Well, you asked for it
, she chided herself,
playing with fire. And yes, you did tell him you shouldn't be friends…for Tammy's sake.

He cleared his throat. “Here comes Chloe. Well, thanks for the papers. I'll study them and hopefully come up with a simple explanation for the missing drugs.”

She nodded and gave him a tight smile. “Bye.”

“See you.” He threw her one last puzzled look and left.

Lia watched him stride away, his broad teddy bear shoulders draped in a white shirt with thin, subtle green stripes, its long sleeves rolled up his forearms. His thick, bristly, light brown hair was cut neatly across the back of his square neck.

Strike two. Their easygoing relationship had just turned serious.

Strike one had been his tendency to avoid Chloe. Fear of little kids. Lia had seen it often enough.

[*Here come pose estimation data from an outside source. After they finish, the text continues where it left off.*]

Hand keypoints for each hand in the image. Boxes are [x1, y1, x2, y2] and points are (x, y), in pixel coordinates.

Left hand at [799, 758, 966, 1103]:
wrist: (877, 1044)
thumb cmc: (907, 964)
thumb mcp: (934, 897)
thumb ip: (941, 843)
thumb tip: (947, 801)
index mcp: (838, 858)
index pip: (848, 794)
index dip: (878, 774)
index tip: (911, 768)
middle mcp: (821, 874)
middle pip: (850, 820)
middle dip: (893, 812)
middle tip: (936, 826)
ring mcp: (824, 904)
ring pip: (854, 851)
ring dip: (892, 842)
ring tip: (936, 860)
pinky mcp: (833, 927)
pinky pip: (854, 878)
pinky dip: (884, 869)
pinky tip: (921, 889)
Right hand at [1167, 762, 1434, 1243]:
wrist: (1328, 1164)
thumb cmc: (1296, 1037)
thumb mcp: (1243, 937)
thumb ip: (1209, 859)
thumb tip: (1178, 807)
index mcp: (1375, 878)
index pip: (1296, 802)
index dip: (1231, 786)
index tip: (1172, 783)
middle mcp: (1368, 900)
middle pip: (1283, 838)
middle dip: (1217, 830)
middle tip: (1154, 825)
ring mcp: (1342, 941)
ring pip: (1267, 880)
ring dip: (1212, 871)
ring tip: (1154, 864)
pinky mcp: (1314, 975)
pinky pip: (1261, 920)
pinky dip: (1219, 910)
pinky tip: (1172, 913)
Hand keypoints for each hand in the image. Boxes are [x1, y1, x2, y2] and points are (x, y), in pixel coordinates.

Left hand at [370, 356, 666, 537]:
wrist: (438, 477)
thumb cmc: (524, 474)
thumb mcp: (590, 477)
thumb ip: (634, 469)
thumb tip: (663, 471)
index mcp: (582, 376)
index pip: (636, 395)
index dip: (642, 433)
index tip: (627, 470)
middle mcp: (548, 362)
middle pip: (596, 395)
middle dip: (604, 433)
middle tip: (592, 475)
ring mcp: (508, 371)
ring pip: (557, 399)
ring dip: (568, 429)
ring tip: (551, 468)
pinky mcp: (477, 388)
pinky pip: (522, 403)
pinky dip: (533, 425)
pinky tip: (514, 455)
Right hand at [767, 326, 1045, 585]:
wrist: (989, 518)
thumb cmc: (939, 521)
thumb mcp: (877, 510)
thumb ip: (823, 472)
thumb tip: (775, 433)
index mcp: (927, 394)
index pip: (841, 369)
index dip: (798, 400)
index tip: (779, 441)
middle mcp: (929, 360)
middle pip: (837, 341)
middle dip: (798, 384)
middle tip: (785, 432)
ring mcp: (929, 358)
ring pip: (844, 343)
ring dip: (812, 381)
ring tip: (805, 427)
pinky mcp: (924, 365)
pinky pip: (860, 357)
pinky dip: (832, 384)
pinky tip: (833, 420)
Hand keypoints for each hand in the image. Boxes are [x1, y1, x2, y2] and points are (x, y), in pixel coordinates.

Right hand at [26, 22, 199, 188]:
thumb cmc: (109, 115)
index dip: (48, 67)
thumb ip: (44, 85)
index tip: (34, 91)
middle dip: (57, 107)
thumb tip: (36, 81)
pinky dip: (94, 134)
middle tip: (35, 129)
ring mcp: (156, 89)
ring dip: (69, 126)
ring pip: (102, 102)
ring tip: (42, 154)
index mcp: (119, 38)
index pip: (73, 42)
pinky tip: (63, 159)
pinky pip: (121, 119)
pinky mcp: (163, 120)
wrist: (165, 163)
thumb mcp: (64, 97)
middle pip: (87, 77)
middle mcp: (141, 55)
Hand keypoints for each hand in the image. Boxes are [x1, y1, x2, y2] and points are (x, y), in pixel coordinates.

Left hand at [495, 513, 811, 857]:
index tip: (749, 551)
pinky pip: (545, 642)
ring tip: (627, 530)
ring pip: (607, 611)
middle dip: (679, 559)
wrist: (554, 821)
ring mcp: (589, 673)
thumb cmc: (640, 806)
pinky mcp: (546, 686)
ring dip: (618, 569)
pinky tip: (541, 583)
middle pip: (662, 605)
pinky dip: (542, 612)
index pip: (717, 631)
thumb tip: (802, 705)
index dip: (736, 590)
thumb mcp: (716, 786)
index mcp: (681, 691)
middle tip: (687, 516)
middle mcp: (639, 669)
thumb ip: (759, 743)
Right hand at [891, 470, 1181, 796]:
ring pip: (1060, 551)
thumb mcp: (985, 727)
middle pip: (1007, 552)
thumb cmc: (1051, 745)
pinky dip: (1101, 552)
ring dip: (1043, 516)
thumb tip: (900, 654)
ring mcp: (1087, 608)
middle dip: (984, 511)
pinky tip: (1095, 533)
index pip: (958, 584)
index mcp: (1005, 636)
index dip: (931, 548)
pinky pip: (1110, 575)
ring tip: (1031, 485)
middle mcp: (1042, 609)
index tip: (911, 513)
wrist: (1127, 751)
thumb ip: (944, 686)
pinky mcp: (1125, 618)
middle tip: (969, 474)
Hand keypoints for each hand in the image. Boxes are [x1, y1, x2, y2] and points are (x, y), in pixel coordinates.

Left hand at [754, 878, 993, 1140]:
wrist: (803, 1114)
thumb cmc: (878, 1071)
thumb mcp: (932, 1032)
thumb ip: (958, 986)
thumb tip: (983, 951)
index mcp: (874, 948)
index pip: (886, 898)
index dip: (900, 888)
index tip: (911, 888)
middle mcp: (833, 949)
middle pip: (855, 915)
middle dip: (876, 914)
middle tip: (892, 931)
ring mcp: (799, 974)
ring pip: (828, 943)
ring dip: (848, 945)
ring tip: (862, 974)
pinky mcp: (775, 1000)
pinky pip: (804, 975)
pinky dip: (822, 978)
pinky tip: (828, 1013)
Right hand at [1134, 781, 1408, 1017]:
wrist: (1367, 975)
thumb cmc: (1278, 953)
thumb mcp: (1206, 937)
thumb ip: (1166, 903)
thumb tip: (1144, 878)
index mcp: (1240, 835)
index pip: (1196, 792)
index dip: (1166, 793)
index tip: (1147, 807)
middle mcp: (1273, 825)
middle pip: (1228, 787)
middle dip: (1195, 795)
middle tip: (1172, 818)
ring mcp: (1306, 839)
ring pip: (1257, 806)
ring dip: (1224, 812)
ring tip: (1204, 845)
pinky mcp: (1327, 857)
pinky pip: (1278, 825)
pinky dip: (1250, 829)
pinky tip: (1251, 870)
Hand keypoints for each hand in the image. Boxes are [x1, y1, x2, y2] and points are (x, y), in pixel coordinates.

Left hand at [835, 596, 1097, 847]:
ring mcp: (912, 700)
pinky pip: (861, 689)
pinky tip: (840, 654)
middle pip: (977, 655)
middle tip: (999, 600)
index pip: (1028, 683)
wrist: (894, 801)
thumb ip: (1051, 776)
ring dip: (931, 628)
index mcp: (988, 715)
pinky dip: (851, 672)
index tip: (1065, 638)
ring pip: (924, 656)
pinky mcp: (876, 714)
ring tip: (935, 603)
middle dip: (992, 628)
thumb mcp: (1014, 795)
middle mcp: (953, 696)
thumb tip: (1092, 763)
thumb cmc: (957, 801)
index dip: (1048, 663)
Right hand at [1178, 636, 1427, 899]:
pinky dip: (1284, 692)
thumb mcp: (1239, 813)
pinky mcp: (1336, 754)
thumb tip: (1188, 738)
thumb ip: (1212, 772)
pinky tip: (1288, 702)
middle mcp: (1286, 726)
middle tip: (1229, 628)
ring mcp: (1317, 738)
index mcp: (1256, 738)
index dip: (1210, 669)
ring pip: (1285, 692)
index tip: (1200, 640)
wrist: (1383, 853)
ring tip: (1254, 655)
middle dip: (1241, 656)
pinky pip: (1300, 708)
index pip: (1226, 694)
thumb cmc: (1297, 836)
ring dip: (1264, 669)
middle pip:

Not that she was pitching to him in the first place, but she should pray for a strike three. She was enjoying his company way too much and even missing him. Actually wondering
what that kiss would have felt like. Ridiculous! After all these years of guarding her time and her heart, of protecting her space with Chloe, she wasn't going to throw it away and lose herself to a man as her sister had done…just because a pair of green eyes danced in the noon sunlight, warming her like the first hints of spring.

Come to think of it, there already was a strike three. Tammy. He was crazy about—if not wholeheartedly devoted to—a beautiful woman.

Good. No reason for Lia to complicate her own life by encouraging his friendship…or whatever the correct term was.
May he buy his toothpaste elsewhere!